国交省は、地域のニーズを踏まえて協定を結ぶようガイドラインで周知すること、協定違反があれば自治体が報告を求めたり是正措置を指示したりできる仕組みを協定に盛り込めることなどを説明しました。山田議員は「違反対応が発動されるころには、すでに地域との関係は損なわれている。日頃からの透明性の確保が大事」と重ねて求めました。

観光客の防災、ちゃんと考えてる?

2025年は来日外国人数が過去最多を更新。スタジアムや繁華街では、その場にいる人の多くが外国人観光客ということも珍しくありません。山田議員は、防災指針を見直す今こそ、外国人を含む来街者への多言語対応や避難情報の周知を明確に位置づけるべきだと主張しました。

国交省は、改正案でスタジアム・アリーナなど集客施設を立地適正化計画に位置づけられるようになるため、避難施設には多言語情報板を設置するなど、訪日外国人をはじめとする要配慮者への対応を、自治体に技術的助言を通じて明確に働きかけていくと答弁しました。

空き家・所有者不明土地はどうなる?

最後のテーマは、まちの中で増え続ける空き家と、所有者がわからない土地です。改正案では、所有者を見つけられないときに使う「公示送達」(行政の掲示板に張り出して通知する手続き)が、氏名すら分からない場合にも使えることが明記されます。山田議員は「便利になる分、事前にちゃんと探す努力も法令で担保すべき」と指摘し、国交省は政令で具体的な書類送付の手続きを定めると答えました。
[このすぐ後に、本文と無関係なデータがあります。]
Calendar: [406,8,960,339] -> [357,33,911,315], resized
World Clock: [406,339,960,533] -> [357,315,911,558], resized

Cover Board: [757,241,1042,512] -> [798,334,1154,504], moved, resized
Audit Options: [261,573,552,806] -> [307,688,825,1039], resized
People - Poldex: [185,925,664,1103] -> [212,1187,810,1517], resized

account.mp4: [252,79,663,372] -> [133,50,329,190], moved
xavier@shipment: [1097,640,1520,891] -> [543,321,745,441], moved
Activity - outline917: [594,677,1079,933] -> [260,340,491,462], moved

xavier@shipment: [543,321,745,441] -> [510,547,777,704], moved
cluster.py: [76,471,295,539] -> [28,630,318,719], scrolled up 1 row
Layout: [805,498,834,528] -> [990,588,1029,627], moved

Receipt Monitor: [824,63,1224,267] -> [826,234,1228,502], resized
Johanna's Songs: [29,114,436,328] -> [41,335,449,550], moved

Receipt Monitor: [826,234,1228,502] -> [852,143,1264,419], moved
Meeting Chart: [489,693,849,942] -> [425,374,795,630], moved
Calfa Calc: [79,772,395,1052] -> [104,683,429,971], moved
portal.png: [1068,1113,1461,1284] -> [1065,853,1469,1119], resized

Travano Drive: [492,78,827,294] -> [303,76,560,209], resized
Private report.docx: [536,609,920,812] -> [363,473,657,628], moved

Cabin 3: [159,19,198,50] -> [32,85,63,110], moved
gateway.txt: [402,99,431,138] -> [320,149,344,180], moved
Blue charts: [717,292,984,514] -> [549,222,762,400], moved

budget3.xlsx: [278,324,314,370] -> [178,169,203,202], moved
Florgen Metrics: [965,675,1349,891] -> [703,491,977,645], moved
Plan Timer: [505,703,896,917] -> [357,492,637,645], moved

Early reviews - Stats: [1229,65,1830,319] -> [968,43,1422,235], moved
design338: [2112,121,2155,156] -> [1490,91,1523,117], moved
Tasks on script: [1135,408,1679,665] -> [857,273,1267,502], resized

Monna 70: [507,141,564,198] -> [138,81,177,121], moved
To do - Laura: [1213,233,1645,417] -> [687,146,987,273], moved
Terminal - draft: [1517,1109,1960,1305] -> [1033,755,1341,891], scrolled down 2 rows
空き家については、金子国土交通大臣が「まちの活力や魅力の維持向上、安全確保の観点から重要な政策課題」と認め、改正案で古民家を官民連携で改修する制度や、景観整備推進法人として指定された民間会社が空き家・空き店舗の景観再生を行う制度などを新設することを説明しました。

まとめ

人口減少時代のまちづくりは、新しい施設をつくれば終わり、というわけにはいきません。山田議員の質疑は、省庁の縦割りを越えた計画連携/既存住民との合意形成/観光客の安全/空き家の活用という、これからのまちを支える地味だけれど大事な論点を、ひととおり点検した内容になりました。